[DATA FOR THIS EXERCISE]
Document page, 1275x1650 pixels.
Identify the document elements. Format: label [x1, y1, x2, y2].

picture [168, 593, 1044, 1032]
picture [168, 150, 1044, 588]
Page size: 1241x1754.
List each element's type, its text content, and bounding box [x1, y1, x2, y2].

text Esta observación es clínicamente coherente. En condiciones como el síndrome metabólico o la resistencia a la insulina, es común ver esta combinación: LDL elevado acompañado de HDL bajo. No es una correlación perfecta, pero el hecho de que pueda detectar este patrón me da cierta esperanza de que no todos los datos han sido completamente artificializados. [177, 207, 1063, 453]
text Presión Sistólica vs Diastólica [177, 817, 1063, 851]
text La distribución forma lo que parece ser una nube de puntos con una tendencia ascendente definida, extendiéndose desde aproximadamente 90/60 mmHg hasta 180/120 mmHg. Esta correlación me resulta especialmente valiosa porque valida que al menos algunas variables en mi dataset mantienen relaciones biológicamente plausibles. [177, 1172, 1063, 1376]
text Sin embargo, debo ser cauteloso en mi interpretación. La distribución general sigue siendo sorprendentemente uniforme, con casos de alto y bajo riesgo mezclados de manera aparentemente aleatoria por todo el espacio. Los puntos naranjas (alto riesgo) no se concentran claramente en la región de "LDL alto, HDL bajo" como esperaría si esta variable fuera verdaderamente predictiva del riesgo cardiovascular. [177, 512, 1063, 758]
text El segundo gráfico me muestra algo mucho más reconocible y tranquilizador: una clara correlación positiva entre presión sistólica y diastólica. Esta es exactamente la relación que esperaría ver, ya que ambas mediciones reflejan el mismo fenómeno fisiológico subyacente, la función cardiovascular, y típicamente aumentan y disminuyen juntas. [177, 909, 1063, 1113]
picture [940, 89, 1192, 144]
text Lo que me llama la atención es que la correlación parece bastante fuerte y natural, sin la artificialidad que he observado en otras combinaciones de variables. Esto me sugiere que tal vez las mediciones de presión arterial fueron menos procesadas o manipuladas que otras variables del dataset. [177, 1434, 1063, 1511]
[/DATA FOR THIS EXERCISE]
# YOUR OBJECTIVE:
From the records above, give again exactly the lines running from the line with "Identify the document" to the line with "Page size: 1241x1754.", inclusive.

# PROBLEM SOLUTION:
Identify the document elements. Format: label [x1, y1, x2, y2].

picture [168, 593, 1044, 1032]
picture [168, 150, 1044, 588]
Page size: 1241x1754.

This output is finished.